▶ **Data listing**:
----

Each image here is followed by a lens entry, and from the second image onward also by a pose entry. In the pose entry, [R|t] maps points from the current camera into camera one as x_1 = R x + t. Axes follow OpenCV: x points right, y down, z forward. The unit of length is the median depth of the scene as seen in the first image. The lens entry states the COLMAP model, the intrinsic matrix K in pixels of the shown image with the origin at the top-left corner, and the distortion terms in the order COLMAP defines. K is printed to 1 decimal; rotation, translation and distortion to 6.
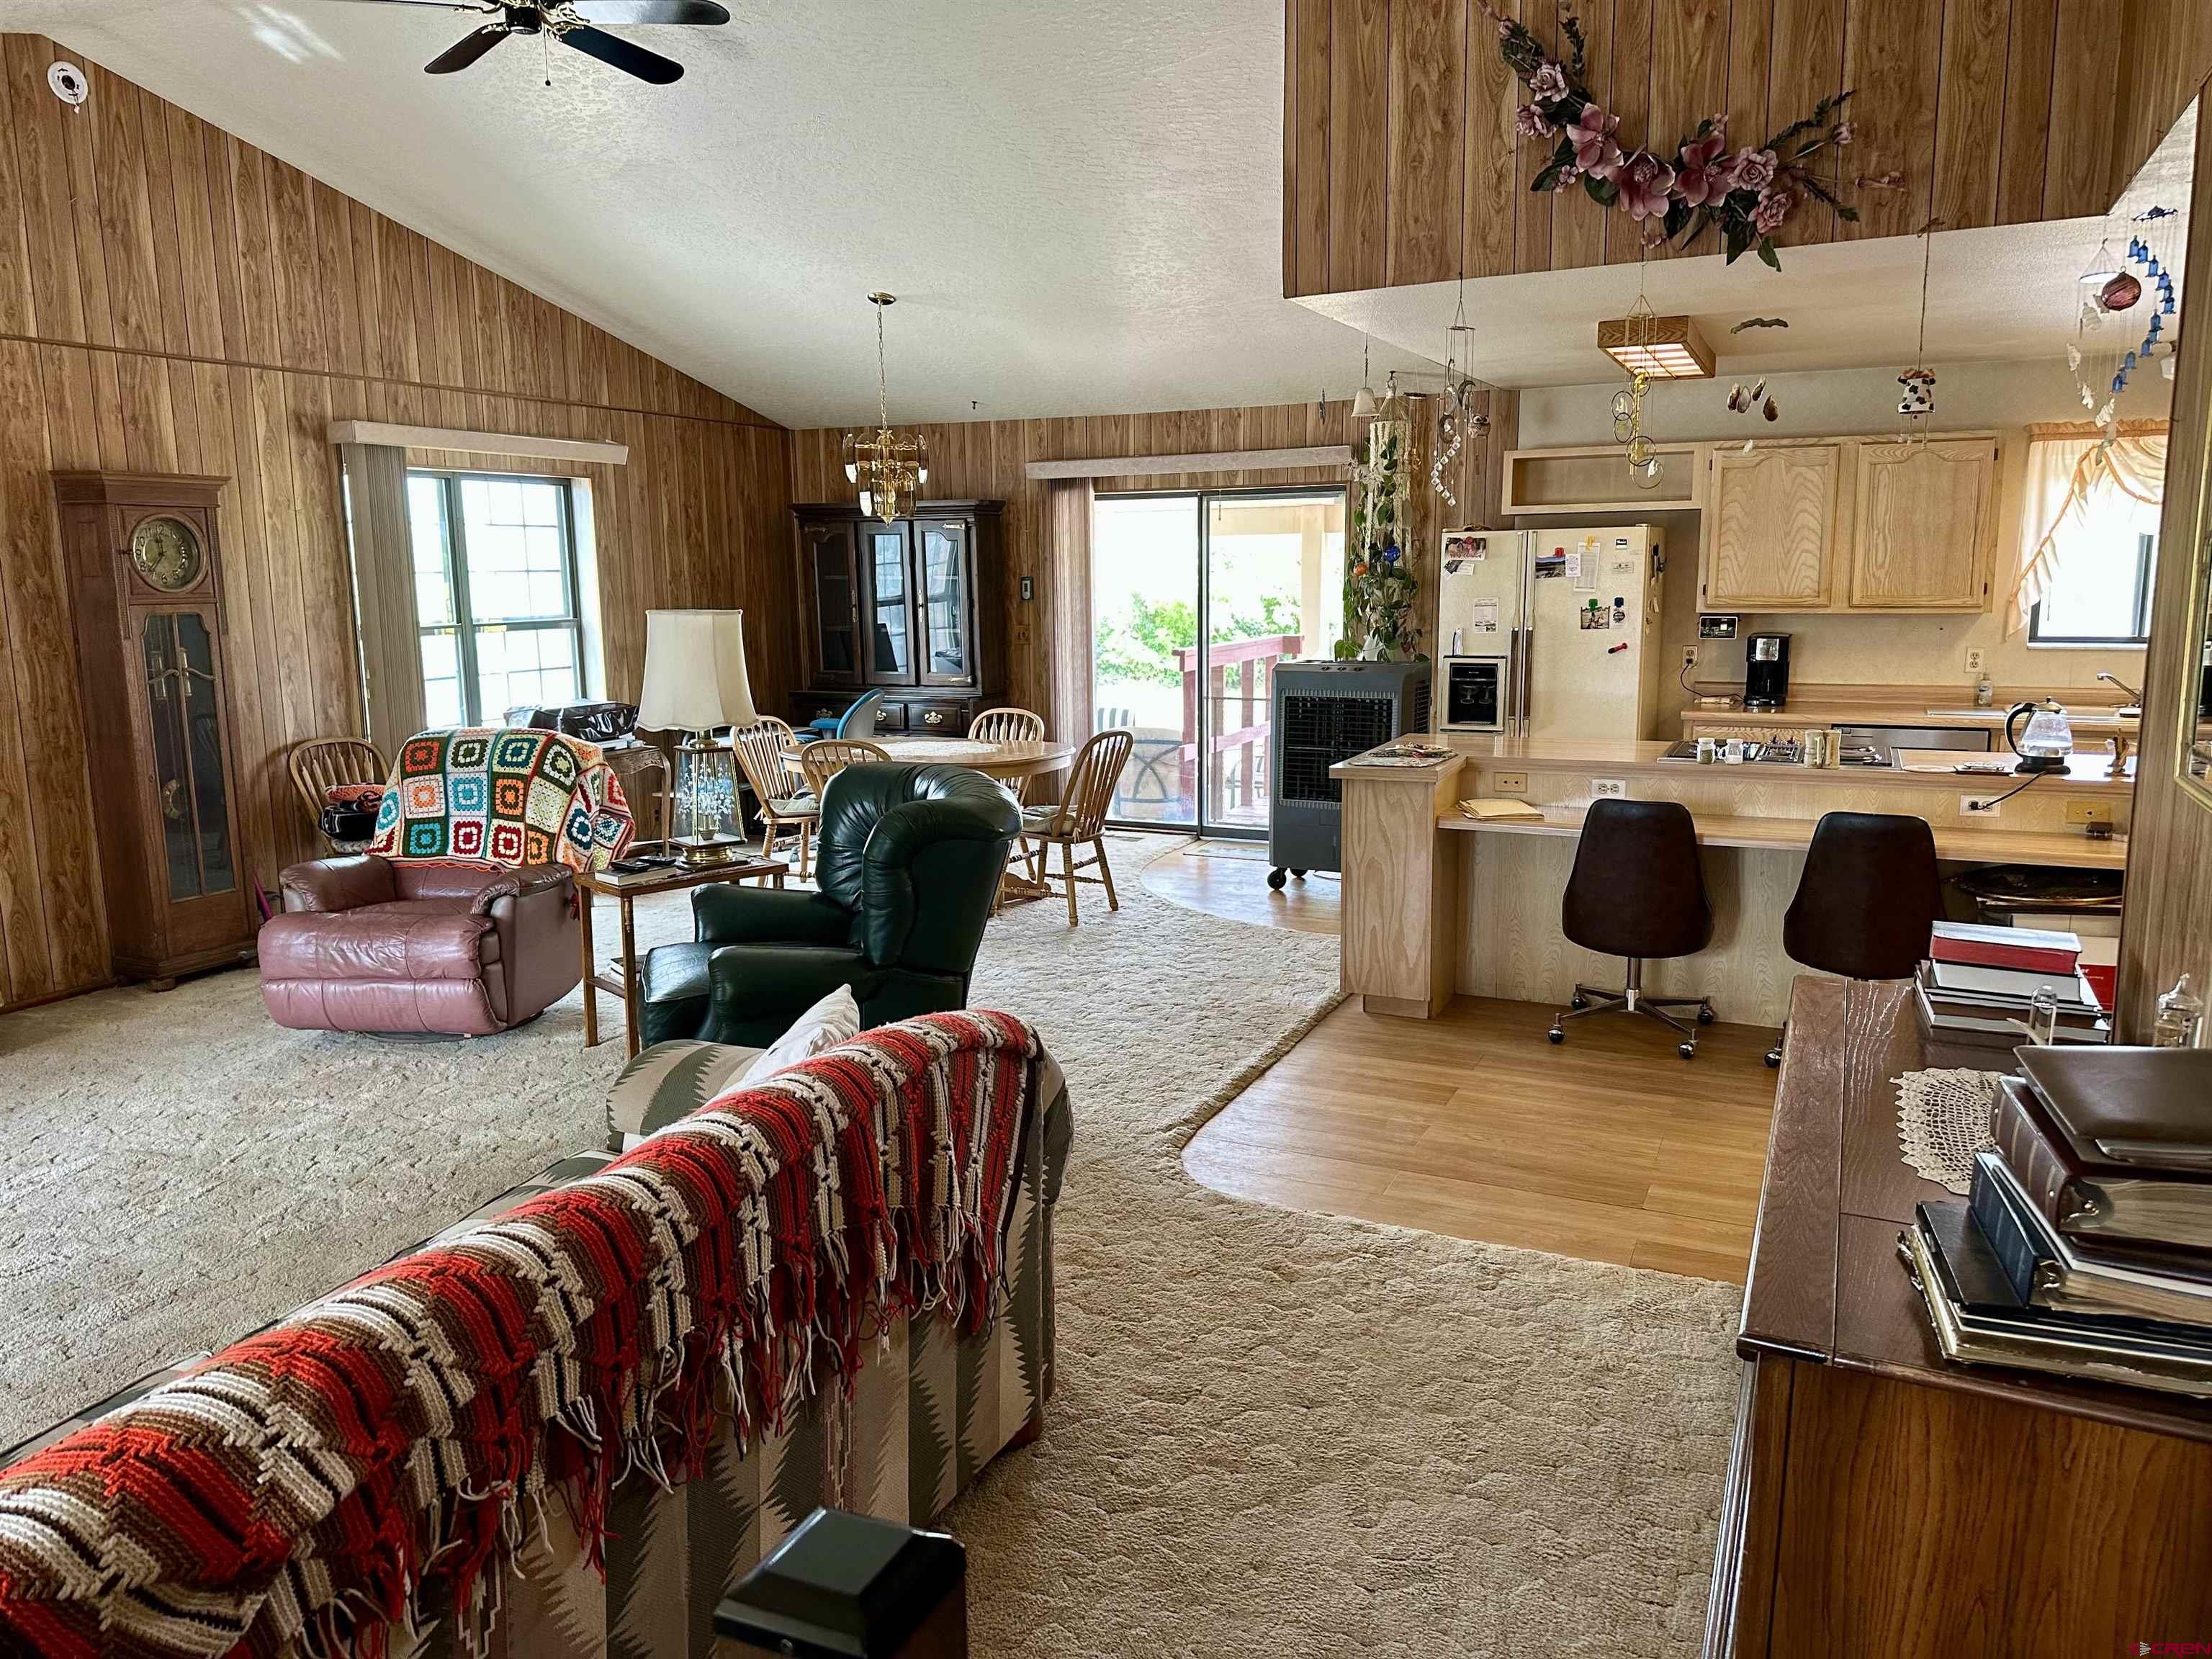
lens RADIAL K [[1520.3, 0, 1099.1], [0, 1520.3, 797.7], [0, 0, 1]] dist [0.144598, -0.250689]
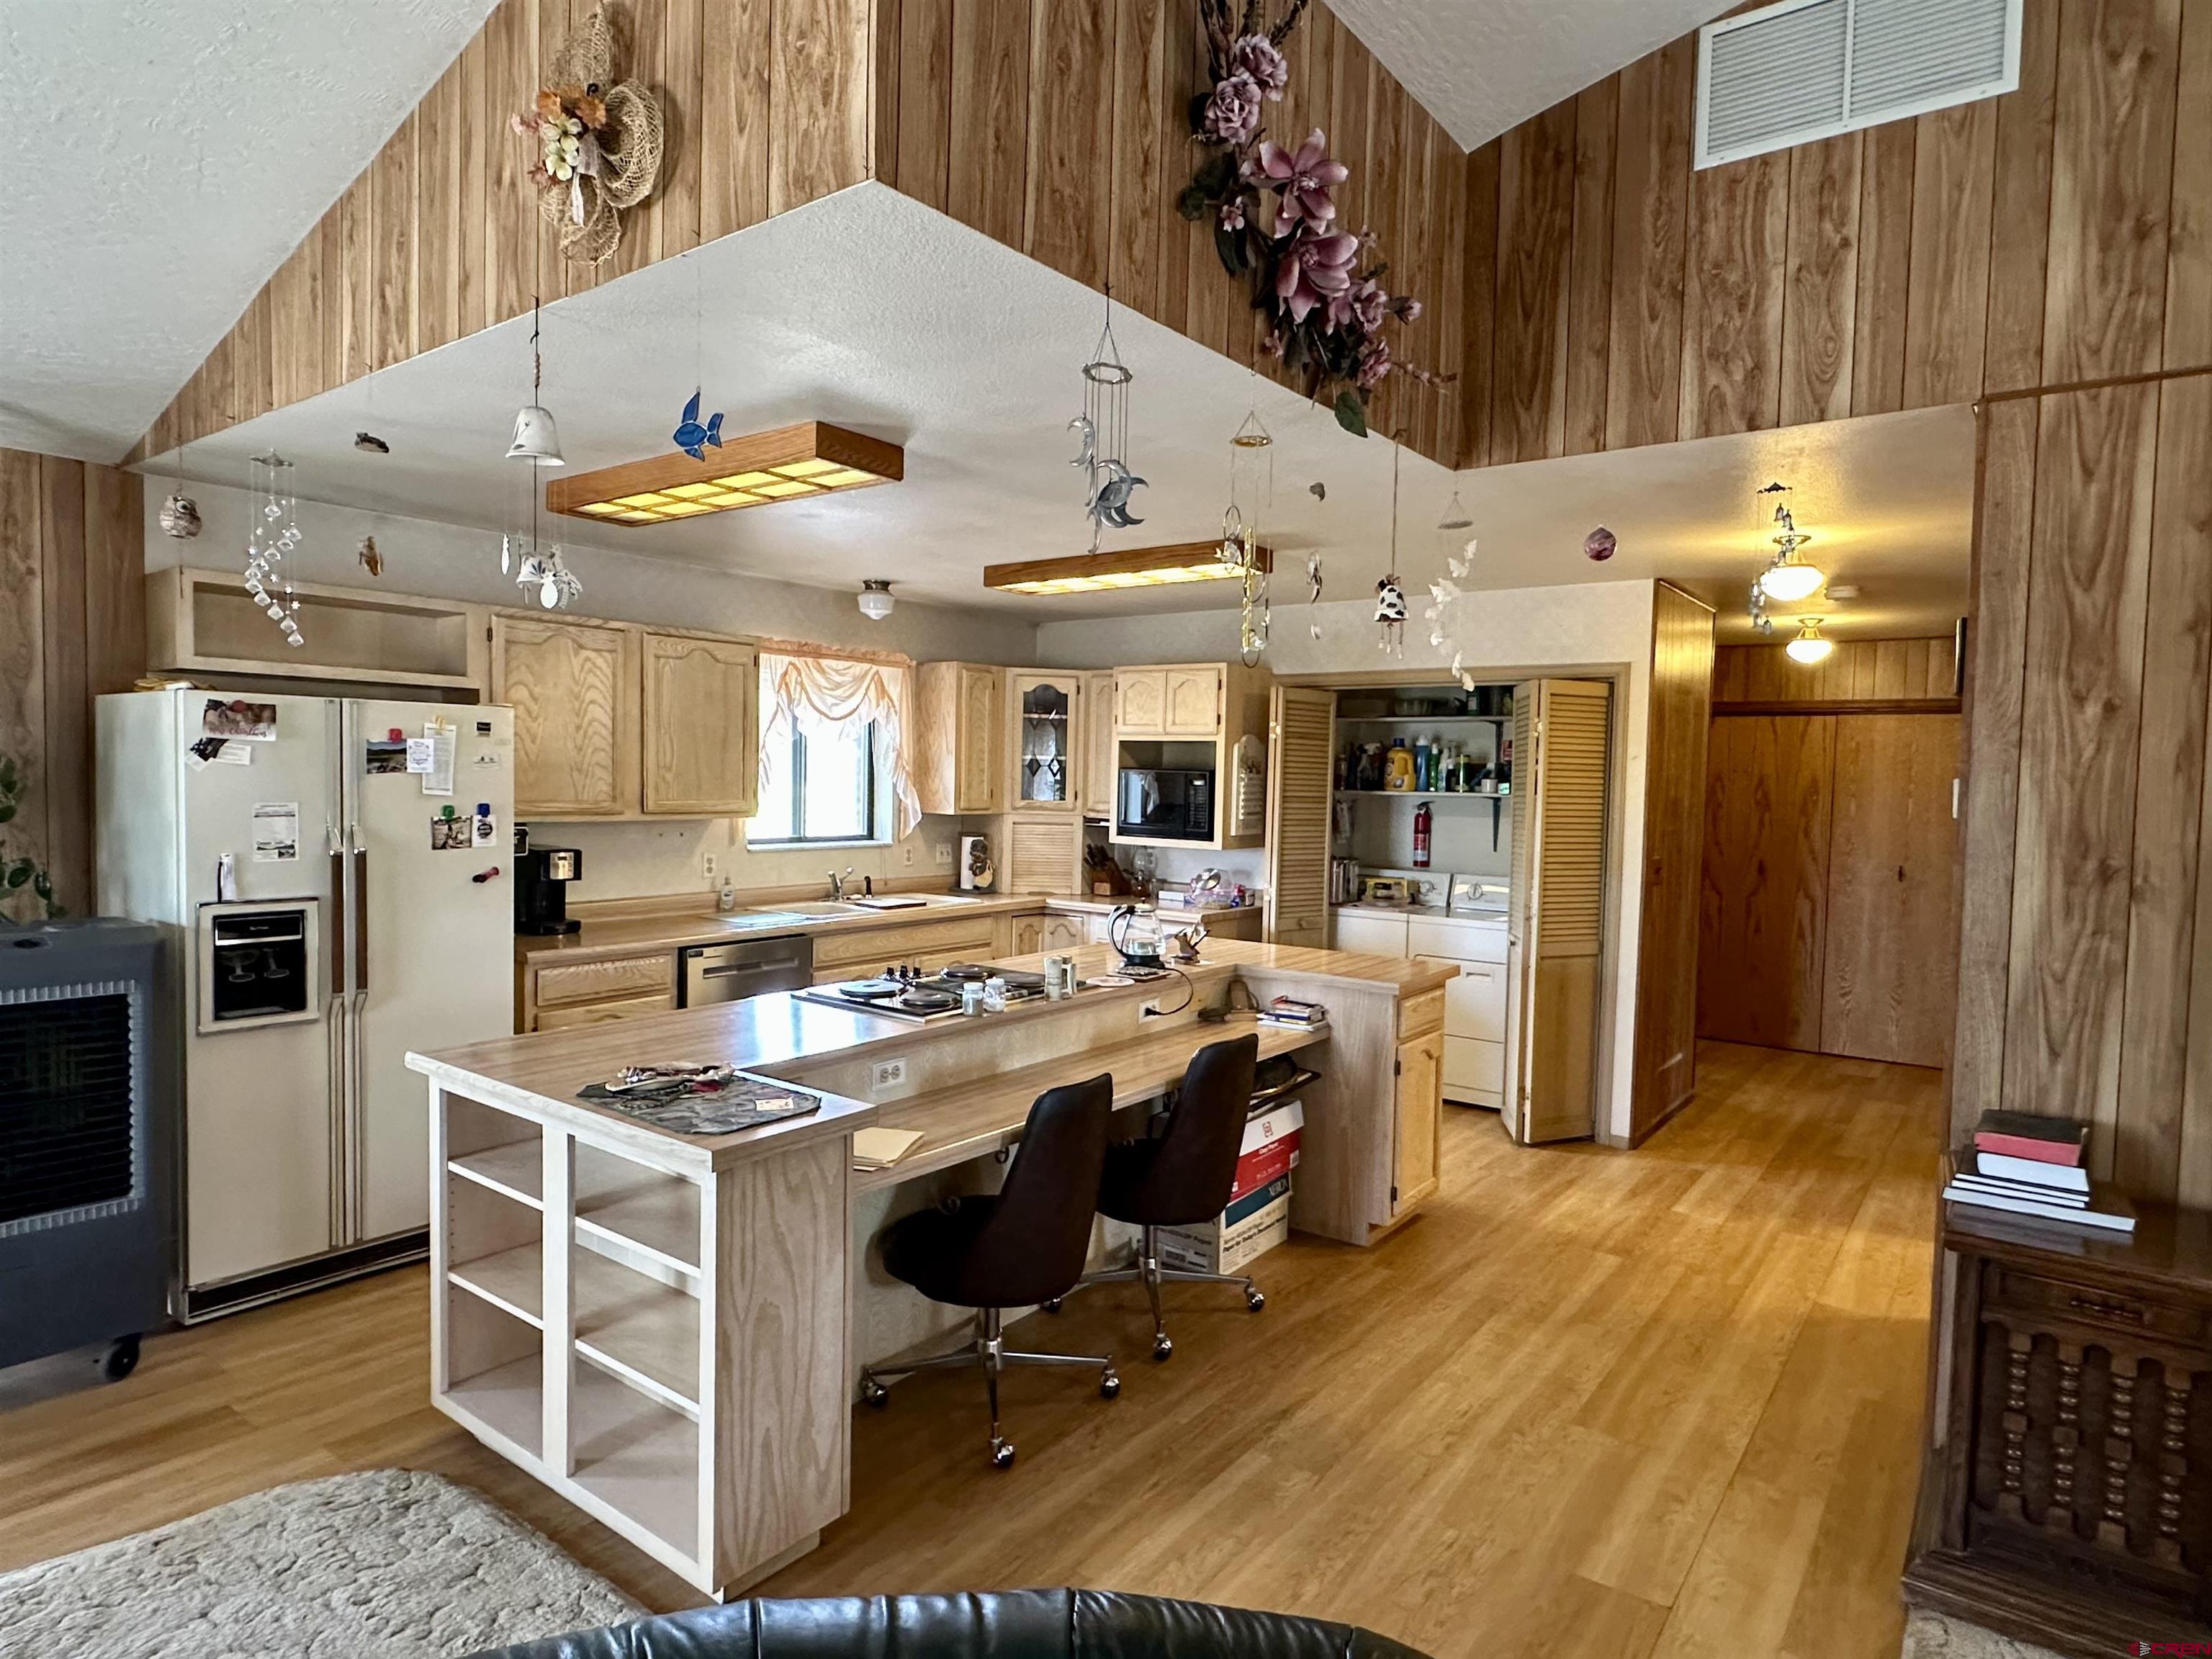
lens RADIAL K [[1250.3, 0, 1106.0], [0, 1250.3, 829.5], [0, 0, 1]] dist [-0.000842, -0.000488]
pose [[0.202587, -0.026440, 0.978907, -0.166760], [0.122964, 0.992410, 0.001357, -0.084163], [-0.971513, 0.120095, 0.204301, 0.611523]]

----

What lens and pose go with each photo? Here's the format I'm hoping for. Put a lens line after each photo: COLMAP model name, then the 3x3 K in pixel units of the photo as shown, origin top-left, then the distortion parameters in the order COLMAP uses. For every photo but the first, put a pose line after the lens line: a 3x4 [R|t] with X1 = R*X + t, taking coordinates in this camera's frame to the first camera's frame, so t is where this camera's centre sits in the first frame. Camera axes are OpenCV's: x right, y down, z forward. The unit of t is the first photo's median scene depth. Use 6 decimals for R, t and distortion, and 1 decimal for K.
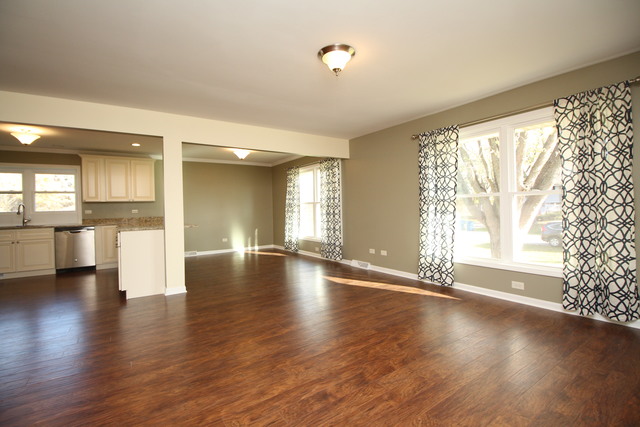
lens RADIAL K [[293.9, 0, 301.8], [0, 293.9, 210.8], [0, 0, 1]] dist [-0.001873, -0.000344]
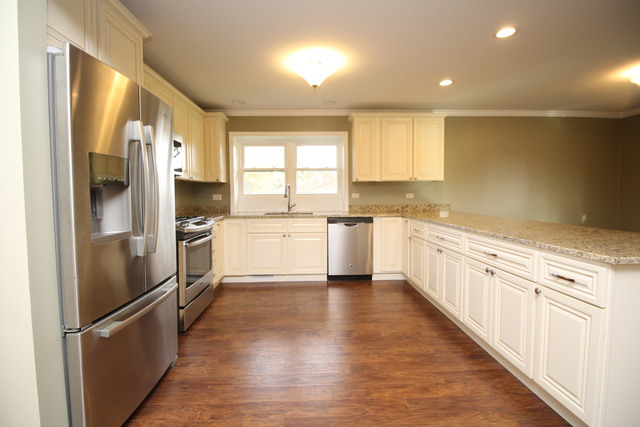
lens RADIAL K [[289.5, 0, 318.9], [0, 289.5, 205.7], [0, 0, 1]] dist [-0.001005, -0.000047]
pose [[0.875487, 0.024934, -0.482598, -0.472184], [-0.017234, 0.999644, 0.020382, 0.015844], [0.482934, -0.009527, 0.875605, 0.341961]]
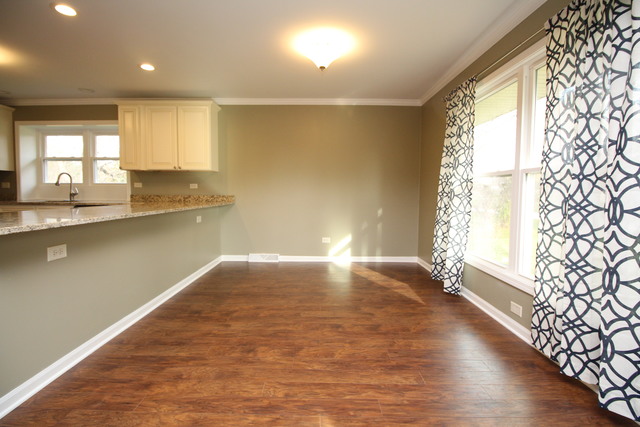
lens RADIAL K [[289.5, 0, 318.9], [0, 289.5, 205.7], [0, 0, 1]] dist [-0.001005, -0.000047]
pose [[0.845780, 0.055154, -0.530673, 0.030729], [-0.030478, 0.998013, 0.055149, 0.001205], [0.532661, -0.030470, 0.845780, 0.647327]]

----

▶ **Work task**: Reproduce everything from the line containing "Each image here" down to the line containing "0.120095, 0.204301, 0.611523]]", both included, leaving the pictures out of your answer.

▶ **Written answer**:
Each image here is followed by a lens entry, and from the second image onward also by a pose entry. In the pose entry, [R|t] maps points from the current camera into camera one as x_1 = R x + t. Axes follow OpenCV: x points right, y down, z forward. The unit of length is the median depth of the scene as seen in the first image. The lens entry states the COLMAP model, the intrinsic matrix K in pixels of the shown image with the origin at the top-left corner, and the distortion terms in the order COLMAP defines. K is printed to 1 decimal; rotation, translation and distortion to 6.
lens RADIAL K [[1520.3, 0, 1099.1], [0, 1520.3, 797.7], [0, 0, 1]] dist [0.144598, -0.250689]
lens RADIAL K [[1250.3, 0, 1106.0], [0, 1250.3, 829.5], [0, 0, 1]] dist [-0.000842, -0.000488]
pose [[0.202587, -0.026440, 0.978907, -0.166760], [0.122964, 0.992410, 0.001357, -0.084163], [-0.971513, 0.120095, 0.204301, 0.611523]]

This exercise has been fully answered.